> AIM: Condense the paragraph of the road trip passage that begins "Now that you know the psychology" into a short bulleted list that keeps its main facts.

> GIVEN PASSAGE:
Now that you know the psychology behind our trip, we dashed away in Mae, unsure of what calamity we would face in the concrete jungle that is I-5 through Los Angeles. It wasn't too bad on the trip northbound. We were using the Waze app for navigation, whose intuition is almost eerie in guiding us onto alternate routes, allowing us to avoid a traffic jam ahead that we do not yet see. I guess you have to have been around as long as I to appreciate and marvel at such technology at my fingertips. While there were no close calls, the drivers seem oblivious to speed limits. Knowing that not keeping up with traffic could be disastrous, Mae was getting a run for her money. I kept a close eye on the rear view mirror, lest some big rig from behind would squash us like a bug. I felt a little like Dennis Weaver in the 1971 movie, "Duel." (Google it.)

> PROVIDED DATA:
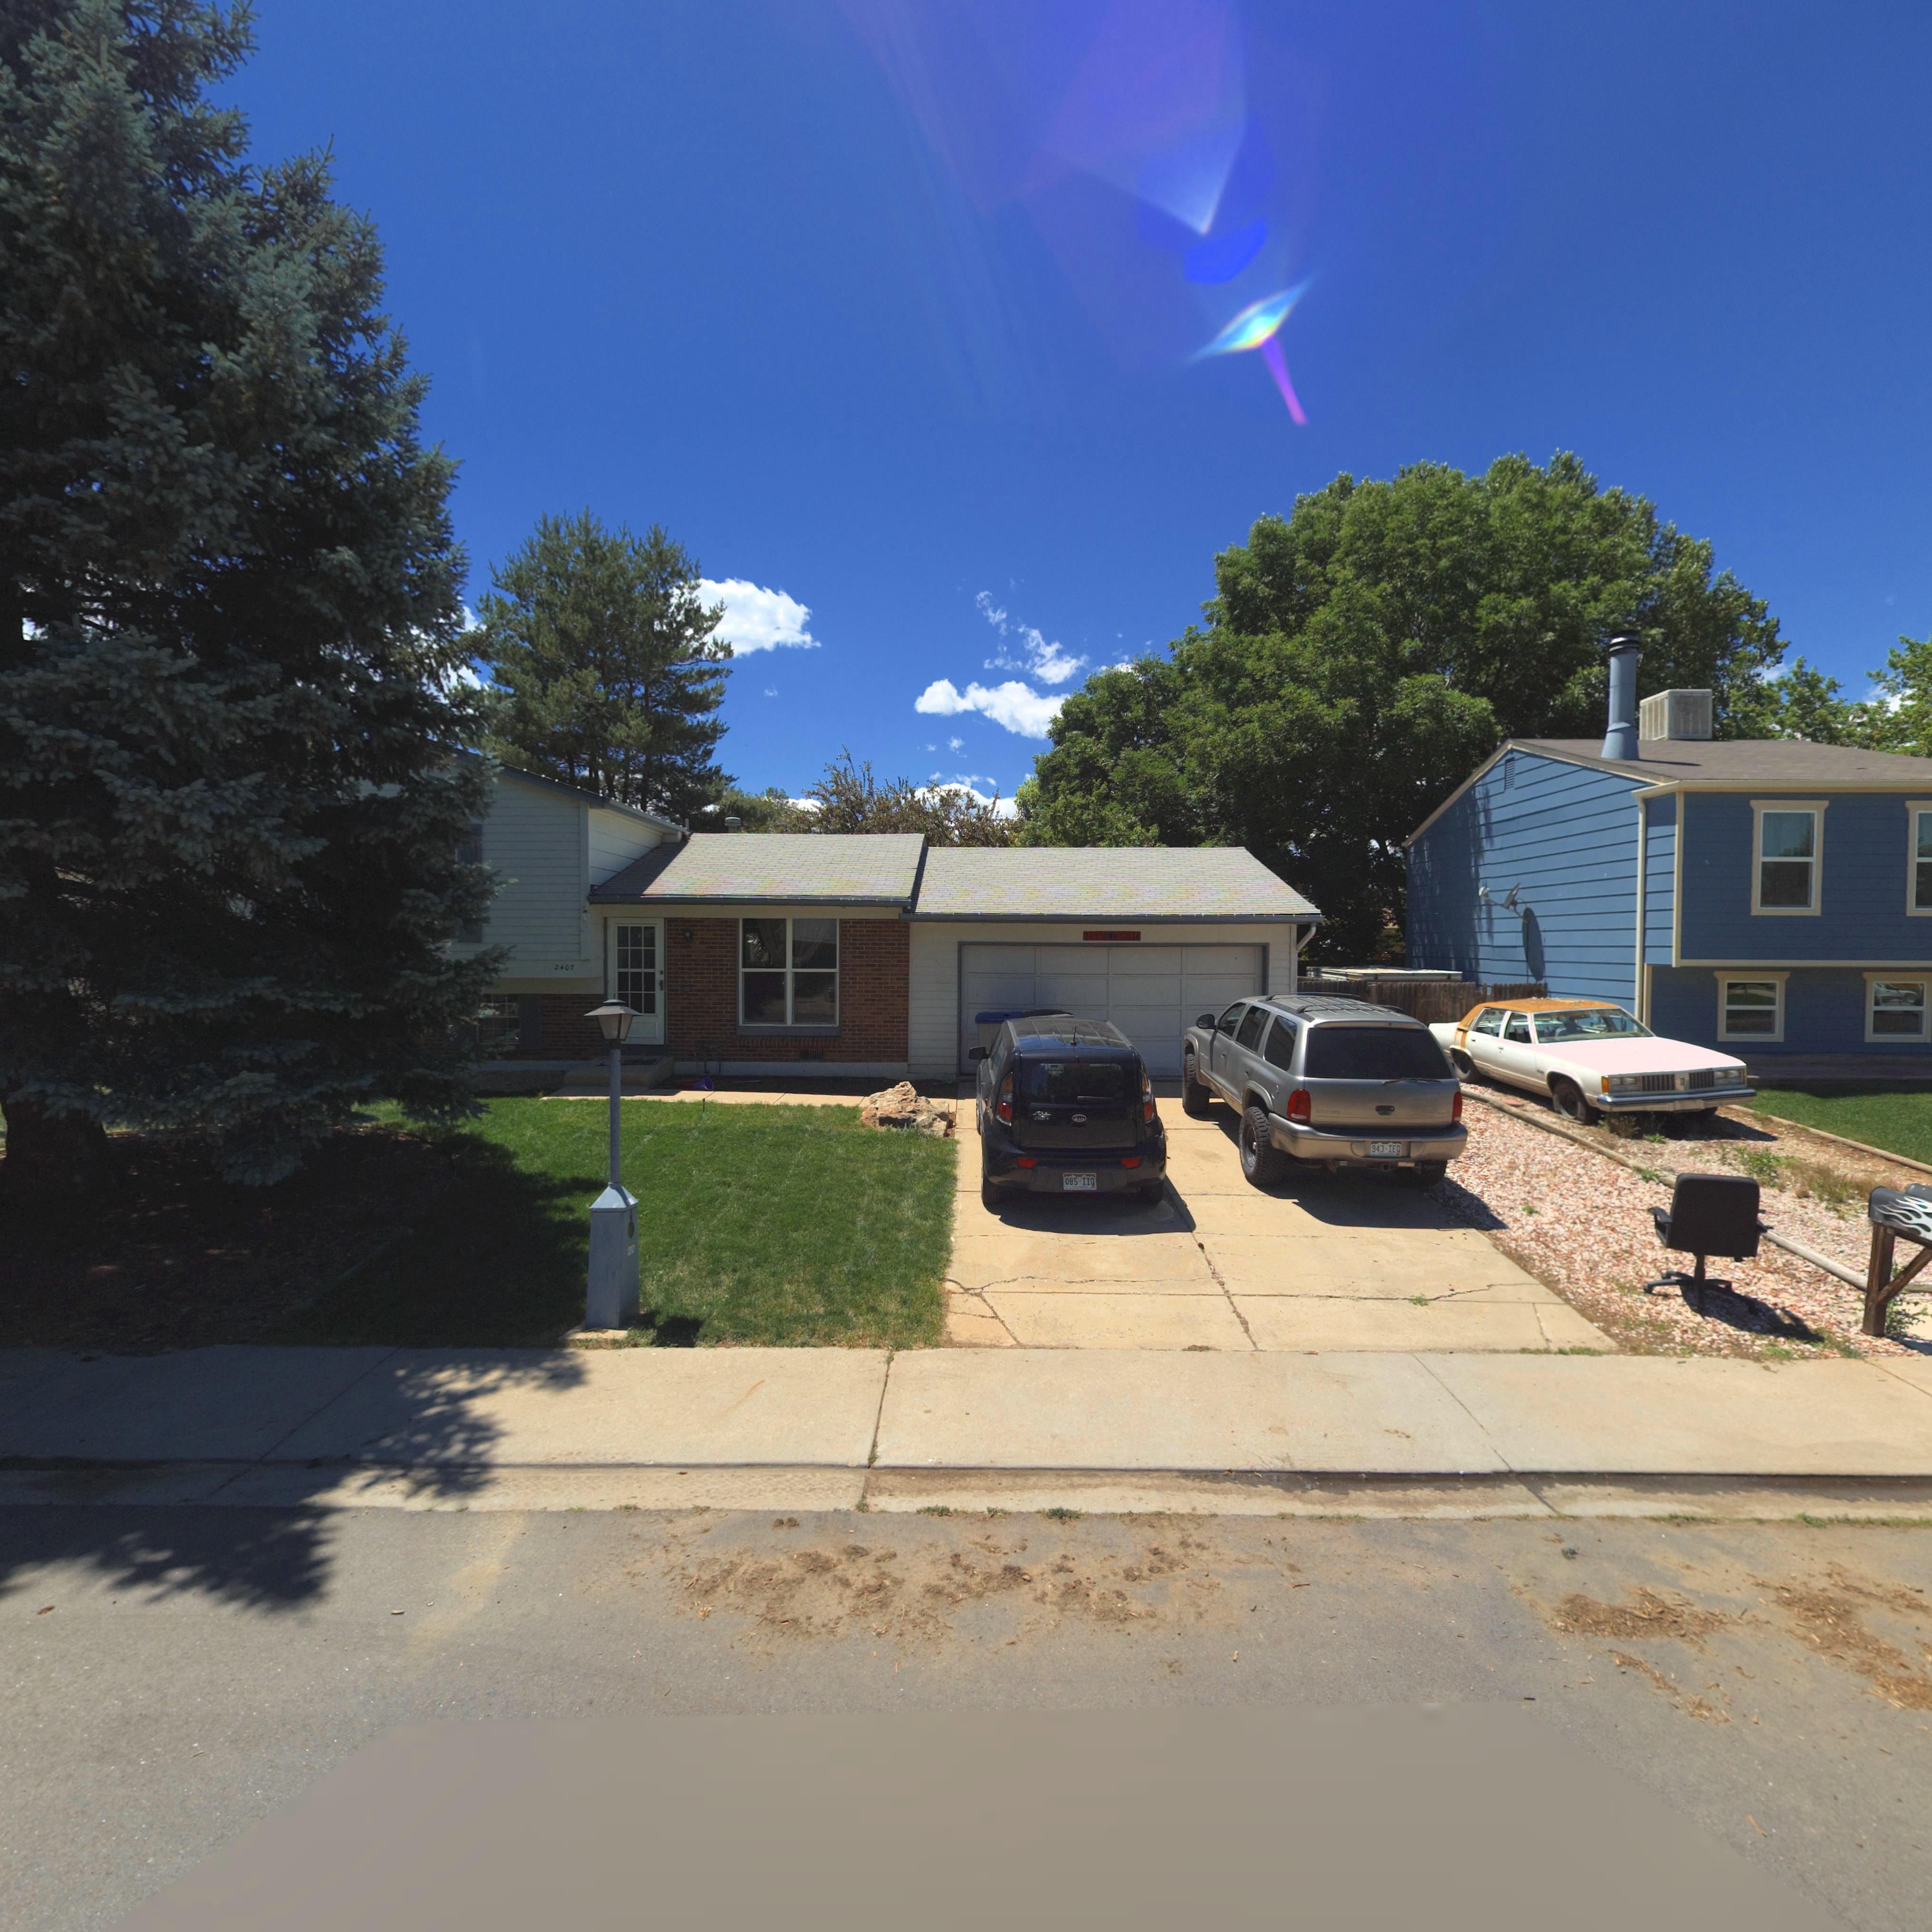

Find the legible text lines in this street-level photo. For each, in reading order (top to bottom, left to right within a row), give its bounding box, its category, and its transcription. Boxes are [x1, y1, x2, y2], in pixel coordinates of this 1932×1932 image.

> RESPONSE TO THE EXERCISE:
- They set off in Mae, unsure what to expect on I-5 through Los Angeles.
- The northbound trip wasn't too bad.
- The Waze app steered them onto alternate routes, avoiding traffic jams they couldn't yet see.
- The narrator marvels at such technology after being around so long.
- There were no close calls, but drivers seemed to ignore speed limits.
- Keeping up with traffic was necessary, so Mae was pushed hard.
- The narrator watched the rear view mirror for big rigs and felt like Dennis Weaver in the 1971 movie "Duel."